→ **Task requirements**
When you reach the records below, output every one exactly as written but leave out any pictures.

→ **Data under study**
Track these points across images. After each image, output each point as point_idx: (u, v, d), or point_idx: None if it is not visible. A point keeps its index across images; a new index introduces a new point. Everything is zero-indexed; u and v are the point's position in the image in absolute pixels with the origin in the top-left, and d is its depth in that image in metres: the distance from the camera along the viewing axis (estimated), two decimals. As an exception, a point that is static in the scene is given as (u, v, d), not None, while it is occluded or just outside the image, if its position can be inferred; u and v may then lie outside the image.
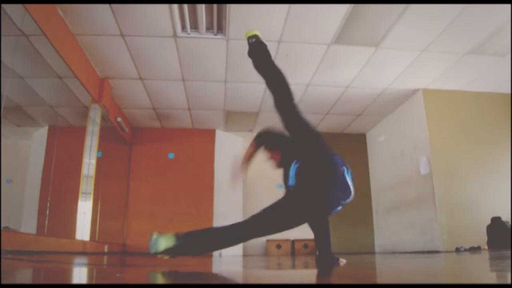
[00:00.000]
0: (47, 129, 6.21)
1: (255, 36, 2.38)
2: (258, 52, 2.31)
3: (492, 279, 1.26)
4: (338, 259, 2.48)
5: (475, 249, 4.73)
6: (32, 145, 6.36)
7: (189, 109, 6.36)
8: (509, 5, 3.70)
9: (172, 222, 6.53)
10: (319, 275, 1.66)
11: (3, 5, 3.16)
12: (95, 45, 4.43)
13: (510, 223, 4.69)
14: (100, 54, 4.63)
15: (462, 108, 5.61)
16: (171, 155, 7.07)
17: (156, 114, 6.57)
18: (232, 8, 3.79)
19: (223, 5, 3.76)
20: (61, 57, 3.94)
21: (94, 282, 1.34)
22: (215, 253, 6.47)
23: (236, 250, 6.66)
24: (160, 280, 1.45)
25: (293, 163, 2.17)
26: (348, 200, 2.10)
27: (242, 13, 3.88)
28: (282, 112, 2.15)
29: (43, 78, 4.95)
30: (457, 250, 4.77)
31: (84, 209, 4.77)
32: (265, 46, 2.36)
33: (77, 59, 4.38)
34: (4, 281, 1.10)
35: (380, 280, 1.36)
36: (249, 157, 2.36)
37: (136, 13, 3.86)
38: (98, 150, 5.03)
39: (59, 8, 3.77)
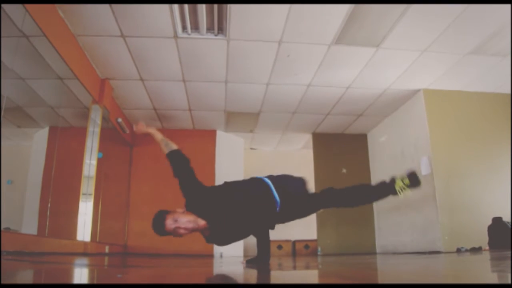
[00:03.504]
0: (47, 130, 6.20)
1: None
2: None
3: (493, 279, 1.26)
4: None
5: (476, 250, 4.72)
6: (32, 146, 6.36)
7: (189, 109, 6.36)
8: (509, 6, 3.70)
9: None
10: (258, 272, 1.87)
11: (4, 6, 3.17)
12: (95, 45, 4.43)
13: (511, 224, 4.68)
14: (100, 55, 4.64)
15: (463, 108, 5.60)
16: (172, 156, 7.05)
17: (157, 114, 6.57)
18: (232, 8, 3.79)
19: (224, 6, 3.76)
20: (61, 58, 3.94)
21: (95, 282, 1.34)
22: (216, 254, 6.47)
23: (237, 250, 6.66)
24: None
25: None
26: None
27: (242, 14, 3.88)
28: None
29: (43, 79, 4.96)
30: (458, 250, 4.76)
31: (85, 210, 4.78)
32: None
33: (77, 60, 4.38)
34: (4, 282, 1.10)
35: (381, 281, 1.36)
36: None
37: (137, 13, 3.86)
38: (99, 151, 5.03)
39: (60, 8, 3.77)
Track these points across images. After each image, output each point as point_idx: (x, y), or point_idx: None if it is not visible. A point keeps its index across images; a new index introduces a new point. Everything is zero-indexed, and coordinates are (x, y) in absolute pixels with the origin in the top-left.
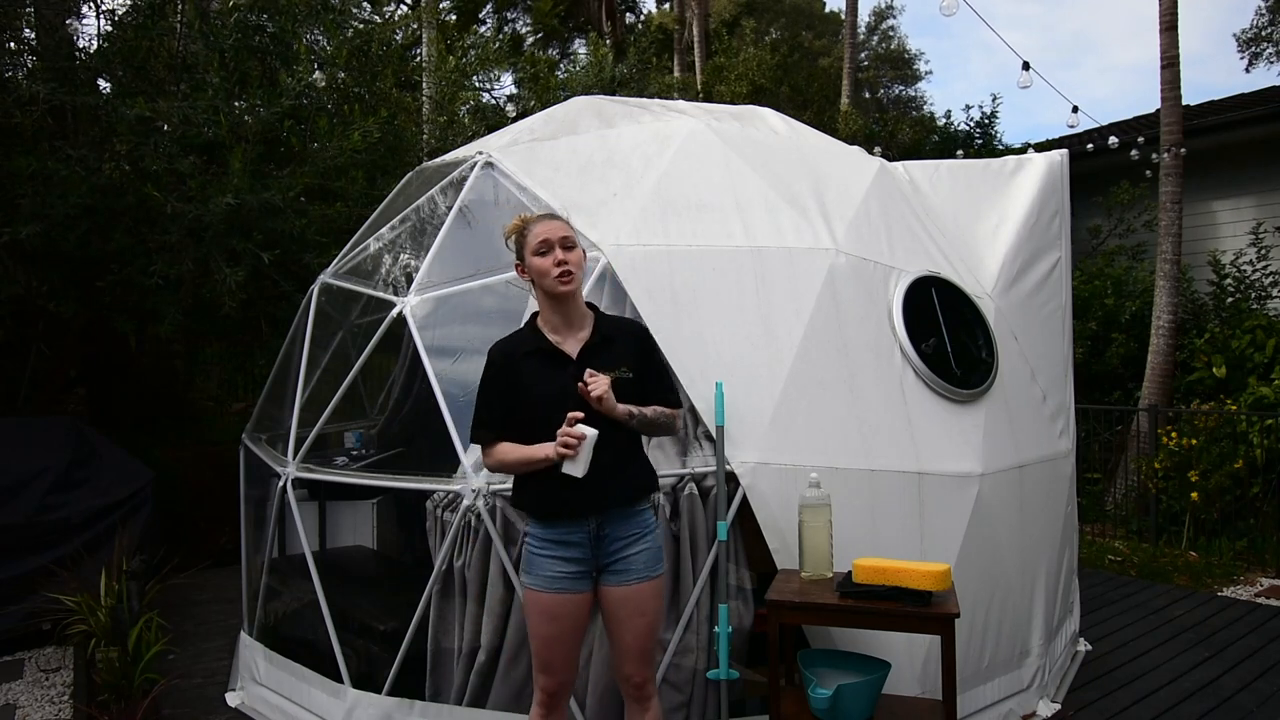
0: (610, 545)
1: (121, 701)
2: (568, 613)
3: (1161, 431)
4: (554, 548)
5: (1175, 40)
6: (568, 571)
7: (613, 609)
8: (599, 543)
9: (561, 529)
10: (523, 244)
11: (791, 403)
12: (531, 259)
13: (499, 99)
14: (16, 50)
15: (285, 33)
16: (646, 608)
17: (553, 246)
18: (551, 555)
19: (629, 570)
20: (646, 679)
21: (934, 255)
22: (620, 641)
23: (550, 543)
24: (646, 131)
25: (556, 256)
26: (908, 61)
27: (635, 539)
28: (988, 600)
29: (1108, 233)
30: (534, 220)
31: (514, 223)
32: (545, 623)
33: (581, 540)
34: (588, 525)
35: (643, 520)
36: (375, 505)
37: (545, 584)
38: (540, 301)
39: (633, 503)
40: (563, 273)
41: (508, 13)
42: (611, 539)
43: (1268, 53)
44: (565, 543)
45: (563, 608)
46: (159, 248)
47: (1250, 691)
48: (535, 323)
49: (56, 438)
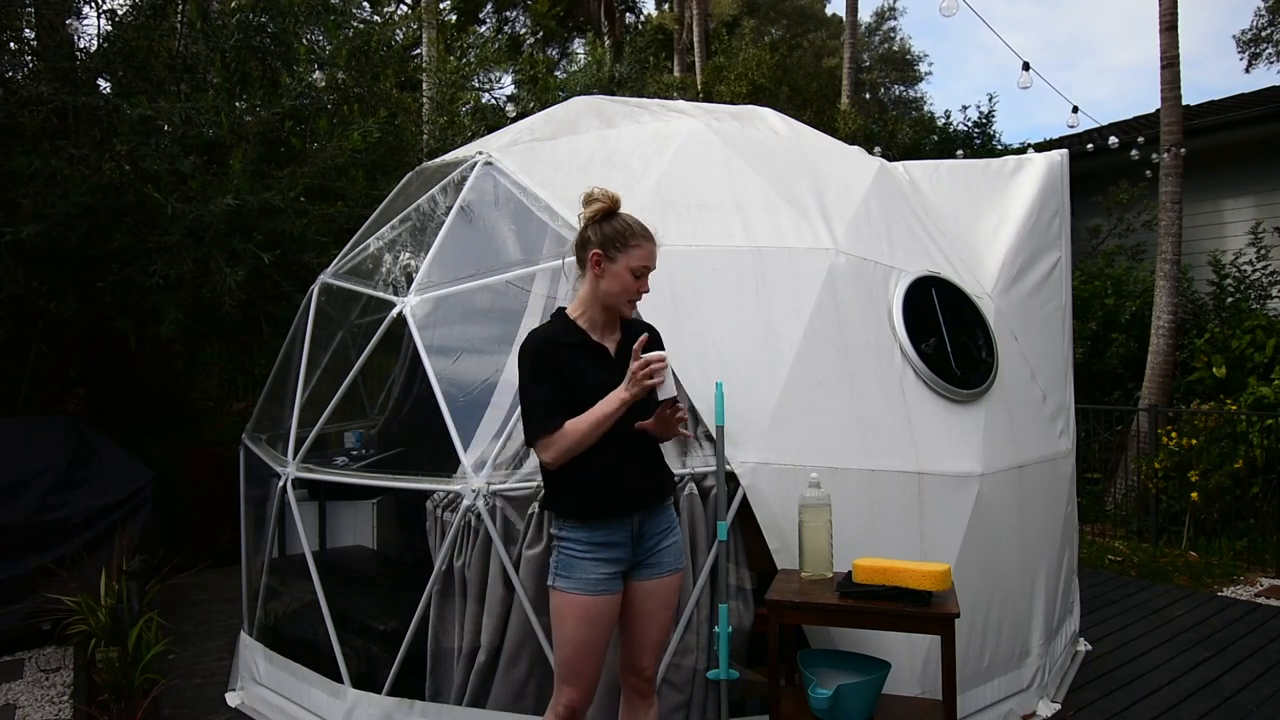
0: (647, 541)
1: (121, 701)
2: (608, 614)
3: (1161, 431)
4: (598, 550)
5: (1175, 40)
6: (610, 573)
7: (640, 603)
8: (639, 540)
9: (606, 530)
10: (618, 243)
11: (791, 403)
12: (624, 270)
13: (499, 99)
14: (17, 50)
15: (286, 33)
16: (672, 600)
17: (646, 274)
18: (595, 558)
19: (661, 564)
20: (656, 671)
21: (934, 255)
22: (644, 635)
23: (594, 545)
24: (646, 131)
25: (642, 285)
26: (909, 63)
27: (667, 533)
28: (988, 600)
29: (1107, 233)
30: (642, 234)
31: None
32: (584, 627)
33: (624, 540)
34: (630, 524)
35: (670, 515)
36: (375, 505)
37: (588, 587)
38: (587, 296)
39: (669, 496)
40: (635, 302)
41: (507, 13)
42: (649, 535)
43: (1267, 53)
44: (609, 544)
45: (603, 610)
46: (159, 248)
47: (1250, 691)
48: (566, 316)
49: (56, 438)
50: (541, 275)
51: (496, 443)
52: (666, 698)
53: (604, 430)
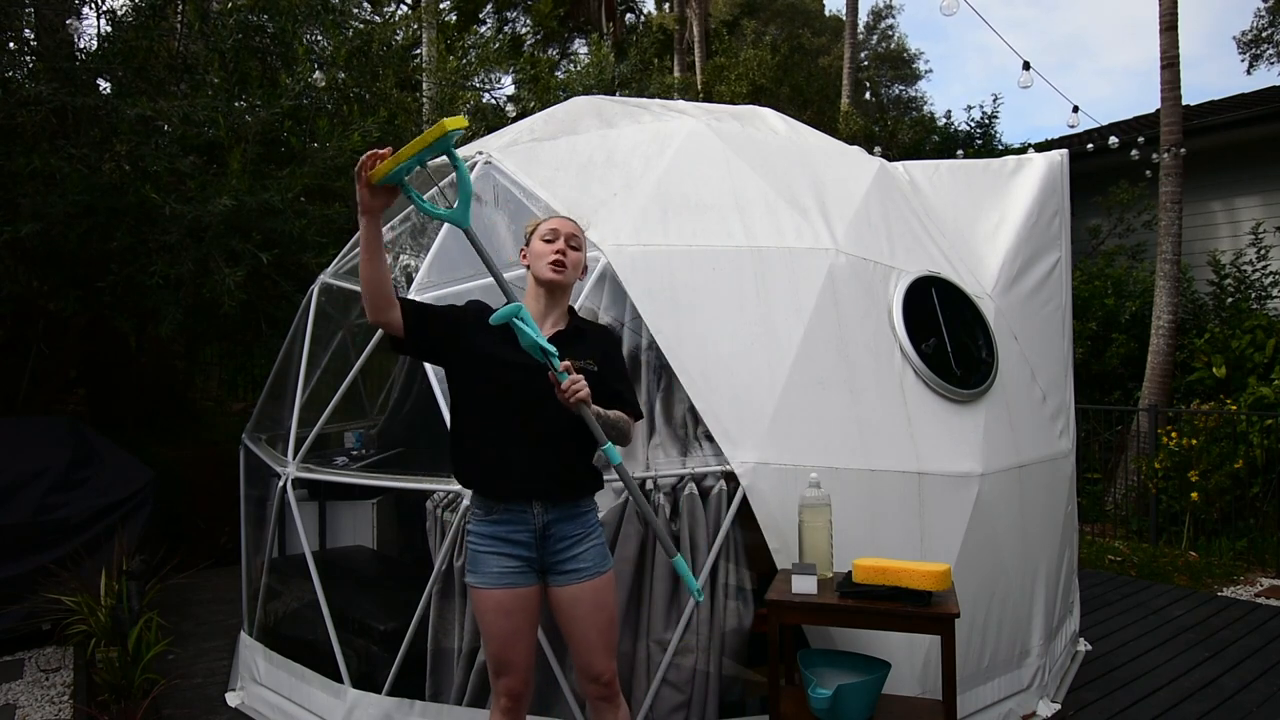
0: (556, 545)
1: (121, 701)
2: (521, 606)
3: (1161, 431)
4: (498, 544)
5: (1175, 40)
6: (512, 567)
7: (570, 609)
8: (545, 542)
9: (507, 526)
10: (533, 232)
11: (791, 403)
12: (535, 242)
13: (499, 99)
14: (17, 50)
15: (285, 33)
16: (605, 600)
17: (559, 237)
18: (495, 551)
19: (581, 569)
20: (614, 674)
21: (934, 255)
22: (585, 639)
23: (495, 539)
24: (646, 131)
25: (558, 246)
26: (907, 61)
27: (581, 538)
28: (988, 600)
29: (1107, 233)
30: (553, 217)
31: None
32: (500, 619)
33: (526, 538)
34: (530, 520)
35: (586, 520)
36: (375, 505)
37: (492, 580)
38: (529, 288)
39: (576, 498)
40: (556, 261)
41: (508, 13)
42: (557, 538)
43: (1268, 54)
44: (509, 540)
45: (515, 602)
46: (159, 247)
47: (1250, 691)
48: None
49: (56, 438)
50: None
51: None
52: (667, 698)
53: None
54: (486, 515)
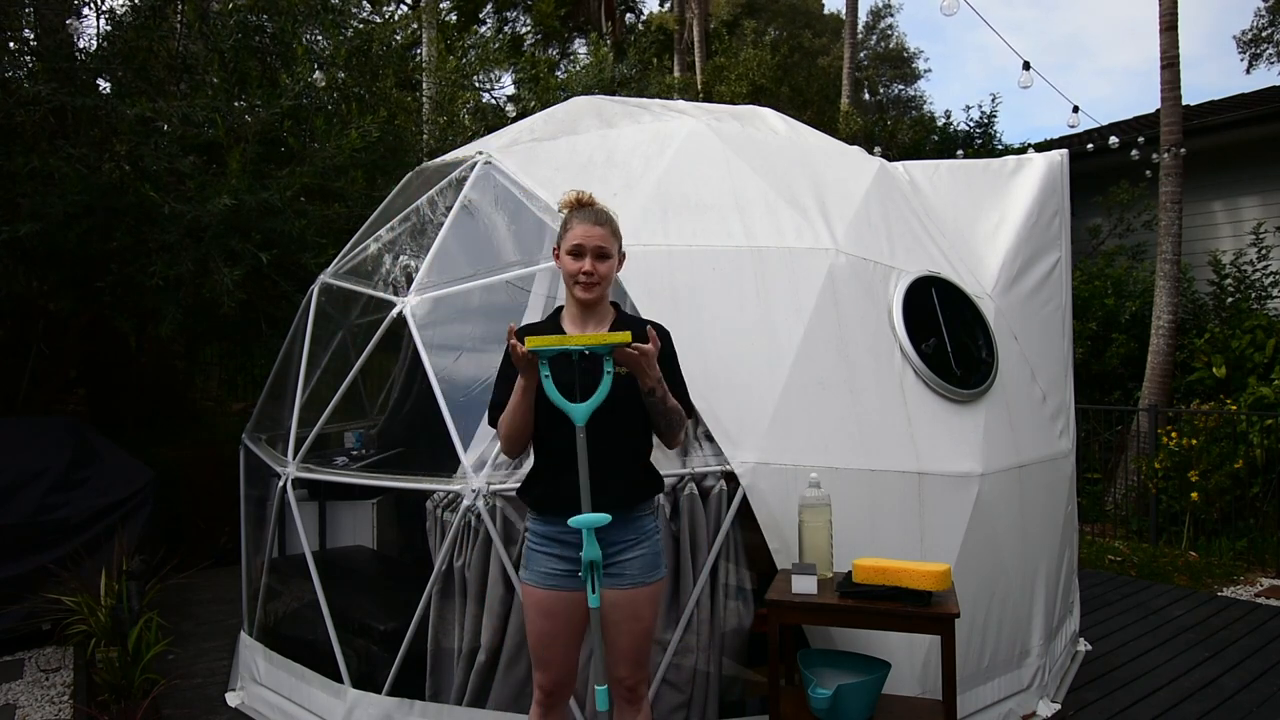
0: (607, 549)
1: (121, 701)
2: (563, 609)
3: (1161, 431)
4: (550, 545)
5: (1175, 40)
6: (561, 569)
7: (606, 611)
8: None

→ **Result for this exercise**
Track these points across images. After each image, output each point as point_idx: (u, v, d), or point_idx: None if it is not visible. A point keeps its index across images; a new index introduces a new point. Everything is zero-indexed; u and v are the point's position in the image in absolute pixels with the origin in the top-left, and d is its depth in that image in metres: the distance from the camera along the viewing axis (estimated), two decimals. As an exception, a point that is static in the scene is given as (u, v, d), not None, while it is occluded or just outside the image, if its position can be inferred; u and v may then lie outside the image.
[00:00.000]
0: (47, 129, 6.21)
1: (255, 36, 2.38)
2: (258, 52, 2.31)
3: (492, 279, 1.26)
4: (338, 259, 2.48)
5: (475, 249, 4.73)
6: (32, 145, 6.36)
7: (189, 109, 6.36)
8: (509, 5, 3.70)
9: (172, 222, 6.53)
10: (319, 275, 1.66)
11: (3, 5, 3.16)
12: (95, 45, 4.43)
13: (510, 223, 4.69)
14: (100, 54, 4.63)
15: (462, 108, 5.61)
16: (171, 155, 7.07)
17: (156, 114, 6.57)
18: (232, 8, 3.79)
19: (223, 5, 3.76)
20: (61, 57, 3.94)
21: (94, 282, 1.34)
22: (215, 253, 6.47)
23: (236, 250, 6.66)
24: (160, 280, 1.45)
25: (293, 163, 2.17)
26: (348, 200, 2.10)
27: (242, 13, 3.88)
28: (282, 112, 2.15)
29: (43, 78, 4.95)
30: (457, 250, 4.77)
31: (84, 209, 4.77)
32: (265, 46, 2.36)
33: (77, 59, 4.38)
34: (4, 281, 1.10)
35: (380, 280, 1.36)
36: (249, 157, 2.36)
37: (136, 13, 3.86)
38: (98, 150, 5.03)
39: (59, 8, 3.77)
[00:03.504]
0: (47, 130, 6.20)
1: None
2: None
3: (493, 279, 1.26)
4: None
5: (476, 250, 4.72)
6: (32, 146, 6.36)
7: (189, 109, 6.36)
8: (509, 6, 3.70)
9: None
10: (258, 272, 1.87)
11: (4, 6, 3.17)
12: (95, 45, 4.43)
13: (511, 224, 4.68)
14: (100, 55, 4.64)
15: (463, 108, 5.60)
16: (172, 156, 7.05)
17: (157, 114, 6.57)
18: (232, 8, 3.79)
19: (224, 6, 3.76)
20: (61, 58, 3.94)
21: (95, 282, 1.34)
22: (216, 254, 6.47)
23: (237, 250, 6.66)
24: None
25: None
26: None
27: (242, 14, 3.88)
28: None
29: (43, 79, 4.96)
30: (458, 250, 4.76)
31: (85, 210, 4.78)
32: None
33: (77, 60, 4.38)
34: (4, 282, 1.10)
35: (381, 281, 1.36)
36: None
37: (137, 13, 3.86)
38: (99, 151, 5.03)
39: (60, 8, 3.77)
Track these points across images. After each image, output each point as point_idx: (x, y), or point_idx: None if it is not visible. A point keeps its index across images; a new index introduces a new point. Everything is zero-indexed, and coordinates are (x, y) in absolute pixels with the origin in the top-left.
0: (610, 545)
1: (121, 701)
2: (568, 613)
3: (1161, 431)
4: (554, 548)
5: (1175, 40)
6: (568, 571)
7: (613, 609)
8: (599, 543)
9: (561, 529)
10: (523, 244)
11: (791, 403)
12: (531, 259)
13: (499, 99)
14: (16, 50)
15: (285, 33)
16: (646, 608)
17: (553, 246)
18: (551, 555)
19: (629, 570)
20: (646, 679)
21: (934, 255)
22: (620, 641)
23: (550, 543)
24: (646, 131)
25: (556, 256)
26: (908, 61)
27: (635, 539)
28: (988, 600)
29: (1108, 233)
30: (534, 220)
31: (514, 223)
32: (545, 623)
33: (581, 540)
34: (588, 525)
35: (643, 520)
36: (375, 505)
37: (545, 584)
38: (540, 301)
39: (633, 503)
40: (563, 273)
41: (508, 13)
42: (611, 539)
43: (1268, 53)
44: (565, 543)
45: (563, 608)
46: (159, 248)
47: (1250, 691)
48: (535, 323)
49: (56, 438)
0: (647, 541)
1: (121, 701)
2: (608, 614)
3: (1161, 431)
4: (598, 550)
5: (1175, 40)
6: (610, 573)
7: (640, 603)
8: (639, 540)
9: (606, 530)
10: (618, 243)
11: (791, 403)
12: (624, 270)
13: (499, 99)
14: (17, 50)
15: (286, 33)
16: (672, 600)
17: (646, 274)
18: (595, 558)
19: (661, 564)
20: (656, 671)
21: (934, 255)
22: (644, 635)
23: (594, 545)
24: (646, 131)
25: (642, 285)
26: (909, 63)
27: (667, 533)
28: (988, 600)
29: (1107, 233)
30: (642, 234)
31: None
32: (584, 627)
33: (624, 540)
34: (630, 524)
35: (670, 515)
36: (375, 505)
37: (588, 587)
38: (587, 296)
39: (669, 496)
40: (635, 302)
41: (507, 13)
42: (649, 535)
43: (1267, 53)
44: (609, 544)
45: (603, 610)
46: (159, 248)
47: (1250, 691)
48: (566, 316)
49: (56, 438)
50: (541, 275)
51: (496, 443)
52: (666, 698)
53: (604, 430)
0: (556, 545)
1: (121, 701)
2: (521, 606)
3: (1161, 431)
4: (498, 544)
5: (1175, 40)
6: (512, 567)
7: (570, 609)
8: (545, 542)
9: (507, 526)
10: (533, 232)
11: (791, 403)
12: (535, 242)
13: (499, 99)
14: (17, 50)
15: (285, 33)
16: (605, 600)
17: (559, 237)
18: (495, 551)
19: (581, 569)
20: (614, 674)
21: (934, 255)
22: (585, 639)
23: (495, 539)
24: (646, 131)
25: (558, 246)
26: (907, 61)
27: (581, 538)
28: (988, 600)
29: (1107, 233)
30: (553, 217)
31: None
32: (500, 619)
33: (526, 538)
34: (530, 520)
35: (586, 520)
36: (375, 505)
37: (492, 580)
38: (529, 288)
39: (576, 498)
40: (556, 261)
41: (508, 13)
42: (557, 538)
43: (1268, 54)
44: (509, 540)
45: (515, 602)
46: (159, 247)
47: (1250, 691)
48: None
49: (56, 438)
50: None
51: None
52: (667, 698)
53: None
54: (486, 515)
0: (607, 549)
1: (121, 701)
2: (563, 609)
3: (1161, 431)
4: (550, 545)
5: (1175, 40)
6: (561, 569)
7: (606, 611)
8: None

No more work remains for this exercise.